Чувства Марии Терезии и Франца с годами не то чтобы остыли, но испытали влияние образа жизни венценосных супругов.
К тринадцатилетней годовщине счастливого брака Мария Терезия заказала саркофаг для усыпальницы в церкви ордена капуцинов. На крышке надгробного памятника изобразили императорскую чету, воскресшую в день Страшного суда. Они склонились друг к другу, молодые, пылкие, готовые броситься друг другу в объятья, а ангел держит венок над головами супругов. Кроме того, глубокий вырез на церемониальном платье императрицы показывал ее красивые плечи и грудь, да и поза императора была несколько двусмысленной. Никакого смирения и благочестия, более приличествующих для королевской усыпальницы, сей монумент не выражал. Ничего удивительного в том, что женщина-императрица хотела остаться в веках молодой, красивой и полной жизни, да и мужа она любила по-прежнему. Но вот Франц уже не был верным возлюбленным.
Он соединял в себе все, что могло привлечь женщин: привлекательность, доброту, образованность. Это был настоящий светский человек: хороший охотник, грациозный танцор и образцовый любовник, недаром он провел свои юные годы при французском дворе. Супруга добилась для него короны Священной Римской империи (которую не могла получить как женщина) и надеялась, что он проявит себя как военный или дипломат. Однако в конце концов его участие в государственных делах свелось к функции супруга. Но и это постепенно стало для него малопривлекательным, так как его жена была почти постоянно беременна, а ее образ жизни не предполагал даже частых встреч супругов вне общей спальни в Хофбурге.
Конечно, Франц был совсем не одинок в своем стремлении к жизненным удовольствиям. Это вообще был легкомысленный век, и нравственные устои в Вене, как и других местах, были не такими, как хотелось бы строгим моралистам. Флирт и любовные интрижки занимали мысли не только придворных красавиц, но и зрелые государственные мужи не отказывали себе в разного рода амурных приключениях.

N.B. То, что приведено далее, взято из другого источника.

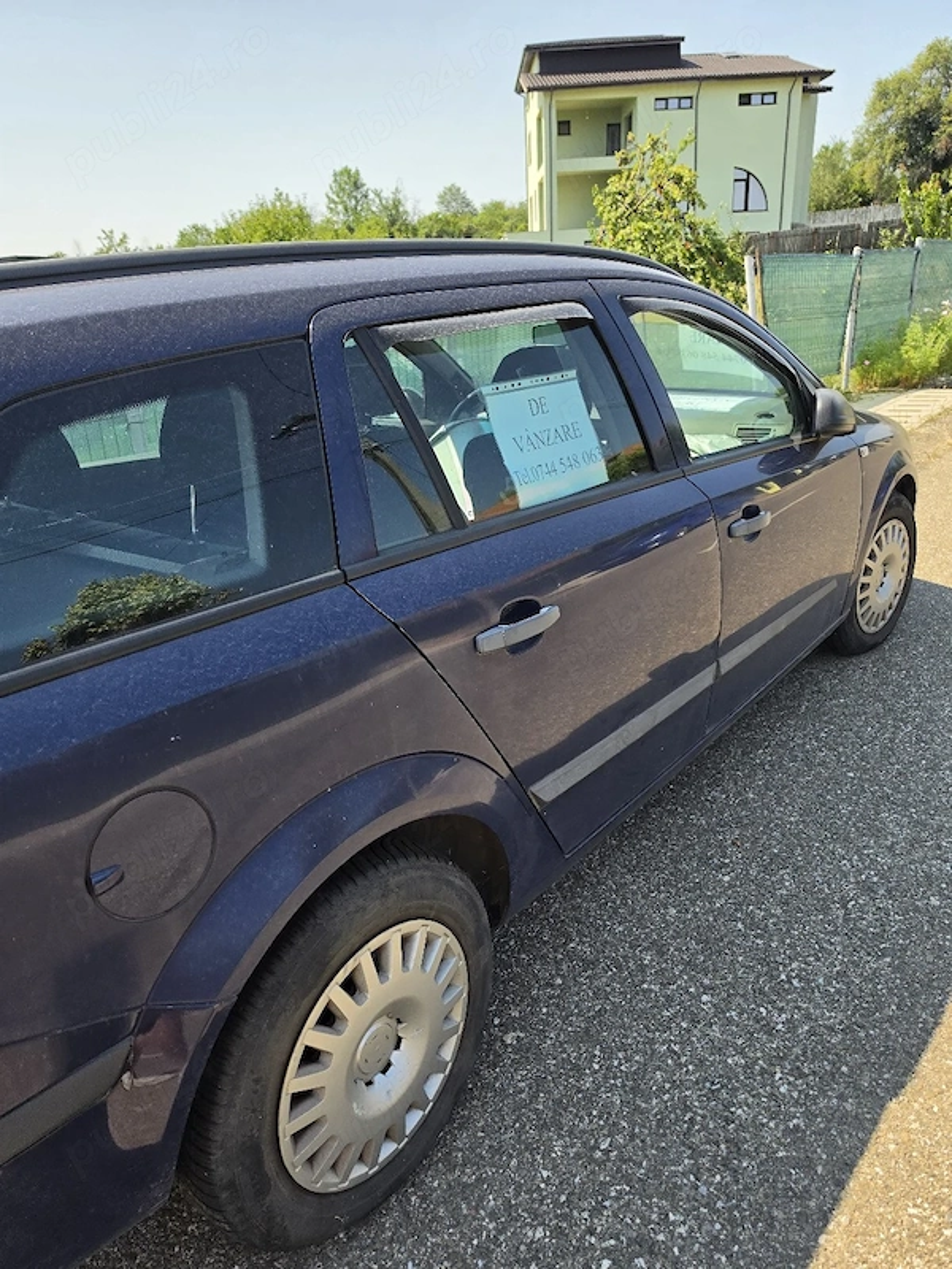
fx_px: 843
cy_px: 634
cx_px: 476
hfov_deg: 58.9
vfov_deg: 73.9
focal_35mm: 23
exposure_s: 1/5000
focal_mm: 6.5
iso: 64
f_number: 1.4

Мужчины дружили с любовниками своих жен и даже были им благодарны за то, что они взяли на себя часть их обременительных обязанностей. Тем более, что они сами также замещали кого-то в другом месте и просто не успевали бы уделять внимание еще и своим женам. Говорили, что замужние дамы фактически имели двух мужей: одного, чье имя они носили, и другого, который фактически исполнял обязанности мужа. Грубость и безнравственность были везде: и в театре, и в жизни, рождение ребенка даже в самых знатных семьях часто вызывало шквал непристойных комментариев.